A top economist has joined the growing list of China’s elite to have disappeared from public life after criticizing Xi Jinping, according to The Wall Street Journal.
Zhu Hengpeng served as deputy director of the Institute of Economics at the Chinese Academy of Social Sciences (CASS) for around a decade.
CASS is a state research think tank that reports directly to China’s cabinet. Chen Daoyin, a former associate professor at Shanghai University of Political Science and Law, described it as a “body to formulate party ideology to support the leadership.”
According to the Journal, the 55-year-old disappeared shortly after remarking on China’s sluggish economy and criticizing Xi’s leadership in a private group on WeChat.
Wait but Hexbear said that China is a democracy? Did they lie?!??
I had the most hilarious discussion with a Tankie about China a while back. They refused to accept that China is pretty much communist in name only. I pointed out that they had billionaires, privately-owned companies, a stock exchange and private property, meaning you can earn capital in China.
The Tankie actually said something on the lines of, “If you would JUST READ MARX you would know that earning capital is a fundamental cornerstone of communism!”
Where are the “real” Communists? What draws the line between a Marxist and a tankie?
I mean you can still have private property under communism, it’s the capital making property that’s more owned by the workers themselves, but you can still own things under communism.
Similarly, you can earn capital under communism too, it’s just that the tools for earning said capital aren’t owned by corporations under corporations under CEOs under the 1%. It’s not a cornerstone for sure, but it’s not like communism is anti capital and growth and owning things
Directly from The Communist Manifesto:
In this sense, the theory of the Communists may be summed up in the single sentence: Abolition of private property.
https://www.marxists.org/archive/marx/works/1848/communist-manifesto/ch02.htm
A bit nitpicky here, but personal property isn’t Private Property. That being said, Marx and Engels maintained constantly that Private Property cannot be abolished in one sweep, that goes fundamentally against Historical Materialism. Socialism emerges from Capitalism, you can’t establish it through fiat, hence why the Cultural Revolution wasn’t a resounding success. Mao tried to establish Communism immediately, misjudged, and then Deng stepped in.

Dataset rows

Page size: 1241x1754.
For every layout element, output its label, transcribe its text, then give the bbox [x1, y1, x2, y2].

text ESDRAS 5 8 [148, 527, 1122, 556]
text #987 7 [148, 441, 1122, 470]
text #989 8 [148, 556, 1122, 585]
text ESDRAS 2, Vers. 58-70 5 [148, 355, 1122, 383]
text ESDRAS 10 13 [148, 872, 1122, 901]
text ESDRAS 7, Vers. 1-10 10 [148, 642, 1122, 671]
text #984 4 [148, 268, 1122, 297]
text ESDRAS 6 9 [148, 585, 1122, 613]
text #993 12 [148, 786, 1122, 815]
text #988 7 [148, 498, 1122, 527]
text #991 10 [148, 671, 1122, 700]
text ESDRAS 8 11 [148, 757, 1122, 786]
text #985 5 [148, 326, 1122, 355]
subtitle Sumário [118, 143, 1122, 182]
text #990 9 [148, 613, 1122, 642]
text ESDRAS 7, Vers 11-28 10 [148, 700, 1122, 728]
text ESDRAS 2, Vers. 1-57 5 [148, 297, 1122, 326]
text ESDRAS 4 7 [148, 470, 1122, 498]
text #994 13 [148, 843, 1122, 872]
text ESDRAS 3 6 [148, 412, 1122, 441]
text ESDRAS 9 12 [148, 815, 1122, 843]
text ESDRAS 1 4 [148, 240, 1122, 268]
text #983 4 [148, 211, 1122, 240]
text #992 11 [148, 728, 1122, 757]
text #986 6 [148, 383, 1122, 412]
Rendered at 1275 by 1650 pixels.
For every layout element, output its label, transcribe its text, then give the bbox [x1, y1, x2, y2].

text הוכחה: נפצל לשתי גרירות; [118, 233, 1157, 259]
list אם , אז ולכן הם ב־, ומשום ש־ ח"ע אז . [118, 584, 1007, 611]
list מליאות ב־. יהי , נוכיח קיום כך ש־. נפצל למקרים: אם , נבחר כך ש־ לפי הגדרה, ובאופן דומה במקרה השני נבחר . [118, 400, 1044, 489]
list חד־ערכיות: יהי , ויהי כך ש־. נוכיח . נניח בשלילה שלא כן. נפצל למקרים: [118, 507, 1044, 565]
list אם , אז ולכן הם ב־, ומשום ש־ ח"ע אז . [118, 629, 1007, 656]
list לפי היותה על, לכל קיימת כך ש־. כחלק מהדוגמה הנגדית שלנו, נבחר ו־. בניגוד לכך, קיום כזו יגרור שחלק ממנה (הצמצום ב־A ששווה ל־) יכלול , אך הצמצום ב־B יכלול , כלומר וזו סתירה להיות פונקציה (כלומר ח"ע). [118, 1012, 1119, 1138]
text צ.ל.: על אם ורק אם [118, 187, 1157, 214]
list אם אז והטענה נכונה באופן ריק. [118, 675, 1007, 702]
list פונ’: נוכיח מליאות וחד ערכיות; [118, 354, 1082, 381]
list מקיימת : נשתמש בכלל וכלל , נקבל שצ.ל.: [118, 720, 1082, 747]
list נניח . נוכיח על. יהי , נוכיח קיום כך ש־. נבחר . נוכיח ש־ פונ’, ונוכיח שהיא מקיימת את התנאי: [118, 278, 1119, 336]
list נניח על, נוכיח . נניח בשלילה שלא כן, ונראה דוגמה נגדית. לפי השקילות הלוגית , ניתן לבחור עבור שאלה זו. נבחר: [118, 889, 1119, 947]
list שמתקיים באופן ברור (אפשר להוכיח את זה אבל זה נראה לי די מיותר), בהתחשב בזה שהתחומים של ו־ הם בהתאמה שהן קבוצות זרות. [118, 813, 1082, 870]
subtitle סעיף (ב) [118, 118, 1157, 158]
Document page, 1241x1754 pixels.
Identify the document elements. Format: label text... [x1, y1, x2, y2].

- Task list
1) Reproduce the text about Zhu Hengpeng's disappearance word for word, from start to finish.
2) From the dataset rows, write out the lines beginning with the one that contains "text הוכחה: נפצל" and continuing through the one that contains "list לפי היותה", with both of those lines included and nothing else.

- In response
1)
A top economist has joined the growing list of China’s elite to have disappeared from public life after criticizing Xi Jinping, according to The Wall Street Journal.
Zhu Hengpeng served as deputy director of the Institute of Economics at the Chinese Academy of Social Sciences (CASS) for around a decade.
CASS is a state research think tank that reports directly to China’s cabinet. Chen Daoyin, a former associate professor at Shanghai University of Political Science and Law, described it as a “body to formulate party ideology to support the leadership.”
According to the Journal, the 55-year-old disappeared shortly after remarking on China’s sluggish economy and criticizing Xi’s leadership in a private group on WeChat.
Wait but Hexbear said that China is a democracy? Did they lie?!??
I had the most hilarious discussion with a Tankie about China a while back. They refused to accept that China is pretty much communist in name only. I pointed out that they had billionaires, privately-owned companies, a stock exchange and private property, meaning you can earn capital in China.
The Tankie actually said something on the lines of, “If you would JUST READ MARX you would know that earning capital is a fundamental cornerstone of communism!”
Where are the “real” Communists? What draws the line between a Marxist and a tankie?
I mean you can still have private property under communism, it’s the capital making property that’s more owned by the workers themselves, but you can still own things under communism.
Similarly, you can earn capital under communism too, it’s just that the tools for earning said capital aren’t owned by corporations under corporations under CEOs under the 1%. It’s not a cornerstone for sure, but it’s not like communism is anti capital and growth and owning things
Directly from The Communist Manifesto:
In this sense, the theory of the Communists may be summed up in the single sentence: Abolition of private property.
https://www.marxists.org/archive/marx/works/1848/communist-manifesto/ch02.htm
A bit nitpicky here, but personal property isn’t Private Property. That being said, Marx and Engels maintained constantly that Private Property cannot be abolished in one sweep, that goes fundamentally against Historical Materialism. Socialism emerges from Capitalism, you can’t establish it through fiat, hence why the Cultural Revolution wasn’t a resounding success. Mao tried to establish Communism immediately, misjudged, and then Deng stepped in.

2)
text הוכחה: נפצל לשתי גרירות; [118, 233, 1157, 259]
list אם , אז ולכן הם ב־, ומשום ש־ ח"ע אז . [118, 584, 1007, 611]
list מליאות ב־. יהי , נוכיח קיום כך ש־. נפצל למקרים: אם , נבחר כך ש־ לפי הגדרה, ובאופן דומה במקרה השני נבחר . [118, 400, 1044, 489]
list חד־ערכיות: יהי , ויהי כך ש־. נוכיח . נניח בשלילה שלא כן. נפצל למקרים: [118, 507, 1044, 565]
list אם , אז ולכן הם ב־, ומשום ש־ ח"ע אז . [118, 629, 1007, 656]
list לפי היותה על, לכל קיימת כך ש־. כחלק מהדוגמה הנגדית שלנו, נבחר ו־. בניגוד לכך, קיום כזו יגרור שחלק ממנה (הצמצום ב־A ששווה ל־) יכלול , אך הצמצום ב־B יכלול , כלומר וזו סתירה להיות פונקציה (כלומר ח"ע). [118, 1012, 1119, 1138]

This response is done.